The later version of “Girls on the Bridge” is much brighter and more cheerful than the first one shown – the girls no longer look like they are about to jump off the bridge but rather as if they are simply enjoying the view. The later versions of “Vampire in a Forest” and “The Lonely Ones” are also far brighter than their predecessors. It is hard to deny the cathartic value these repetitions must have had for Munch as he battled with his demons, but the curators see them more as modern experiments in “reproducibility” as he reworked these themes in other media (other sources indicate that he did this because he hated to part with his paintings but needed to earn a living by selling his work).

Munch’s experiments with photography and film are also taken as proof of his modernity, as are his distortions of pictorial space, which were influenced by his study of new trends in the theater at the time (he worked with Max Reinhardt and was a friend of August Strindberg).

The curators have set out to rescue Munch from the psychologizing of his work, but it seems that this is one artist whose work is inextricably bound up with the events of his life even while he constantly searched for new ways to express his obsessions. While it is certainly true – and this show demonstrates it – that  he was open to the world and absorbed other influences, it is clear that his life had a strong effect on his work.

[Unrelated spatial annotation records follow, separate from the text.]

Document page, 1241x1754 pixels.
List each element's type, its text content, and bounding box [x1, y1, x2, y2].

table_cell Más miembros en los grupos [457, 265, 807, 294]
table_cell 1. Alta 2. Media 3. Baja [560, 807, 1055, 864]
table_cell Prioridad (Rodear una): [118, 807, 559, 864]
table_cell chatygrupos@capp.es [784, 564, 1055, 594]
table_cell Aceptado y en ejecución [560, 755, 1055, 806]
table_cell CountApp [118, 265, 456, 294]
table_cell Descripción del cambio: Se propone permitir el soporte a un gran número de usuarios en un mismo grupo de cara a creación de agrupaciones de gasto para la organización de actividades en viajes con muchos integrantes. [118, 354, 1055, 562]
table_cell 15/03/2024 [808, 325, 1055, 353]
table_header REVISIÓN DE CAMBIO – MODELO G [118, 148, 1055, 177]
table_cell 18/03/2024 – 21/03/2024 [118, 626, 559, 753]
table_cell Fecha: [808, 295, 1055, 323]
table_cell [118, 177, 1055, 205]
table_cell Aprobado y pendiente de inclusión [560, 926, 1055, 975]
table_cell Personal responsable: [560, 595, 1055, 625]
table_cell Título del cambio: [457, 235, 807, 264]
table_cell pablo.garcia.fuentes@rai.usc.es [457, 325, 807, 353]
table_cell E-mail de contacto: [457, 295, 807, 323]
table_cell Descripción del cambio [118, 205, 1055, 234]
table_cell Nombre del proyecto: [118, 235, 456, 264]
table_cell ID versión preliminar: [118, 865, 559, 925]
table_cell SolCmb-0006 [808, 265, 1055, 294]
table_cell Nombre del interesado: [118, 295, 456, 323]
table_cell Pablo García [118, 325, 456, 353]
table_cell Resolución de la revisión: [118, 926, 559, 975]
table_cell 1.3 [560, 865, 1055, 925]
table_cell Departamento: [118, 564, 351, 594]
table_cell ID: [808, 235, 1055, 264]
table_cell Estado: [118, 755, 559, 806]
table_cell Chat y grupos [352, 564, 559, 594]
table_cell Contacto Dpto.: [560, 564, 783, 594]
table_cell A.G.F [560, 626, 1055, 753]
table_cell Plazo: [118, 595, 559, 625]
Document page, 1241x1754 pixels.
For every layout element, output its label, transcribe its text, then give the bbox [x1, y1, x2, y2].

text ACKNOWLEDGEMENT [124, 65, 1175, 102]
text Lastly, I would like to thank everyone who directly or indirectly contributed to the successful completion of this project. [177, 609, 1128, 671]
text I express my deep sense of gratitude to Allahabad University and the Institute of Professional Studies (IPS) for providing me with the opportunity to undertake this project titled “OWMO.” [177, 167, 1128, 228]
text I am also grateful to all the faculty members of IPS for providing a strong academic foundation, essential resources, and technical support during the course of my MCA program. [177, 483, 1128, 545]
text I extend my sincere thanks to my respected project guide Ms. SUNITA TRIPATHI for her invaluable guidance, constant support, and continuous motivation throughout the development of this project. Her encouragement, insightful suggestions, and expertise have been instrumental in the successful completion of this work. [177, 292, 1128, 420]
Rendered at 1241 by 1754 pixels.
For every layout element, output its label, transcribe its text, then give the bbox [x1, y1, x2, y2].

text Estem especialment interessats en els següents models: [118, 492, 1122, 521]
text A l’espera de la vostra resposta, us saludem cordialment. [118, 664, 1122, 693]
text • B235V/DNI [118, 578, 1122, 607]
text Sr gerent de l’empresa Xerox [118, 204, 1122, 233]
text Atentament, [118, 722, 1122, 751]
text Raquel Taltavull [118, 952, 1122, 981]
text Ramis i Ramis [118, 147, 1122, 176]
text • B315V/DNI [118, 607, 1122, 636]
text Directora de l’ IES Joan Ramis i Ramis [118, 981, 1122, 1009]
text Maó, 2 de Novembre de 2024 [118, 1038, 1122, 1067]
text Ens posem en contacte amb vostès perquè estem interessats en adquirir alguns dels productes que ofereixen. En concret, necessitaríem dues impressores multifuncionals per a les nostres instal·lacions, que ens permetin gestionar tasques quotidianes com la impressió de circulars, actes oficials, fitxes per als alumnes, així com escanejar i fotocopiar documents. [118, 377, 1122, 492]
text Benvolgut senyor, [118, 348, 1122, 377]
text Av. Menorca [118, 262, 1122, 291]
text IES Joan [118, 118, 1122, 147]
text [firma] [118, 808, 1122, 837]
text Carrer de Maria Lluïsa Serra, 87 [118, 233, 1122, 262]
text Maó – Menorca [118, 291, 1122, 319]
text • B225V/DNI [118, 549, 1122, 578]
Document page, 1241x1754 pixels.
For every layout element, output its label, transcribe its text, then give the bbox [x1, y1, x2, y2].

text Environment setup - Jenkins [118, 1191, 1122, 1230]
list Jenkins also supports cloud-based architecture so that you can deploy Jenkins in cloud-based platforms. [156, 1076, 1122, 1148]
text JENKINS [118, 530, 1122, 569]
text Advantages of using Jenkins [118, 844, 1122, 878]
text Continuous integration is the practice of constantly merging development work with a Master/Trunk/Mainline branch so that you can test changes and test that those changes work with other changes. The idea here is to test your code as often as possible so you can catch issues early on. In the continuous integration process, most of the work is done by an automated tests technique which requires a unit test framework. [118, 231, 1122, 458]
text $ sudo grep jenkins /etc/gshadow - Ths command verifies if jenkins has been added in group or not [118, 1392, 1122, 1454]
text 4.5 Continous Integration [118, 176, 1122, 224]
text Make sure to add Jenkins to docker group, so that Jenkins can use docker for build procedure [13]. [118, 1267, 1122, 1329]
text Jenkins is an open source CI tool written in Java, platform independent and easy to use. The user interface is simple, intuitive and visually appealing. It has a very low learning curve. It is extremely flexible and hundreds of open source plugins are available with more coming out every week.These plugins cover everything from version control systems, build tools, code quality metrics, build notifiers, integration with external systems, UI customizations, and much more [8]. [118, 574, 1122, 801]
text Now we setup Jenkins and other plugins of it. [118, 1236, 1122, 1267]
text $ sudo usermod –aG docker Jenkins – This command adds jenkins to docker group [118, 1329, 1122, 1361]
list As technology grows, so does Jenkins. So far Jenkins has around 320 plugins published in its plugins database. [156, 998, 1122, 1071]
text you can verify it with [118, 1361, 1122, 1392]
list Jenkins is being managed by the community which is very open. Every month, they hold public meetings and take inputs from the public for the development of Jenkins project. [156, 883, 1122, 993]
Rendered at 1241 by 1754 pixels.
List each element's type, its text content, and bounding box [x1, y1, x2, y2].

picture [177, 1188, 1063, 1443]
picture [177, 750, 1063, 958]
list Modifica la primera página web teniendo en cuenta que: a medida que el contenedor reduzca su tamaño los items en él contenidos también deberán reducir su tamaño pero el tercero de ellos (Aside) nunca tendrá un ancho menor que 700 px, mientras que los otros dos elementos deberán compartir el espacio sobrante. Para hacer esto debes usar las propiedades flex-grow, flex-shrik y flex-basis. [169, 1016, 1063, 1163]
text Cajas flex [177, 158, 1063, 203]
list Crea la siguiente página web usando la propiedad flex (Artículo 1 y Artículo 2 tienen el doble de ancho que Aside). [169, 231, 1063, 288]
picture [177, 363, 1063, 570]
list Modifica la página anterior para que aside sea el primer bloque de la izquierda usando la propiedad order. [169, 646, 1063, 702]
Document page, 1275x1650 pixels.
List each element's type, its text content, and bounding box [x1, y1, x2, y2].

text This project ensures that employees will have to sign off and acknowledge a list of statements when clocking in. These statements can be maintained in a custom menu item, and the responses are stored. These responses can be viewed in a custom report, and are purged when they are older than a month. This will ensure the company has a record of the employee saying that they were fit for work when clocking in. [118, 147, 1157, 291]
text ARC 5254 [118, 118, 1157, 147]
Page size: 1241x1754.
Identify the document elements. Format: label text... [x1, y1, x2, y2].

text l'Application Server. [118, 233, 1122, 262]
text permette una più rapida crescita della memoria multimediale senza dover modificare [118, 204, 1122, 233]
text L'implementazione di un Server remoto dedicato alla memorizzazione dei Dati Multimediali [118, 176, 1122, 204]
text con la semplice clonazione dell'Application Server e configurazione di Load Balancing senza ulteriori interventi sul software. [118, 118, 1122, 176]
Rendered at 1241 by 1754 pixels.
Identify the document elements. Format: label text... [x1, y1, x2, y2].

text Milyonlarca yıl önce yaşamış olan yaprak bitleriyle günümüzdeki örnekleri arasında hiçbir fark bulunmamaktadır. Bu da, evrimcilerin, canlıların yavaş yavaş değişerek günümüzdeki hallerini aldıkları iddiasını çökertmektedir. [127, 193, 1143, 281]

No matter. Any excuse is a good one to show a large group of this fascinating artist’s work, although the catalog’s assertion that “Munch’s constant return to a few identical, unchanging themes helped create his own brand” is enough to make you scream.

Heidi Ellison

Centre Pompidou: 19, rue Beaubourg, 75004 Paris. Tel.: 01 44 78 12 33. Open 11am-9pm. Closed Tuesday. Métro: Rambuteau. Admission: €10-12. Through January 9. www.centrepompidou.fr

Reader Kathleen Gray writes: “Your conclusion made me laugh. Munch would be turning in his grave at the idea he had created a ‘brand’. I agree with your point that no matter how much the curators made their point about his modernity, there’s no escaping the influences of his life and state of mind on his work, but it still makes for an exhibition well worth seeing.”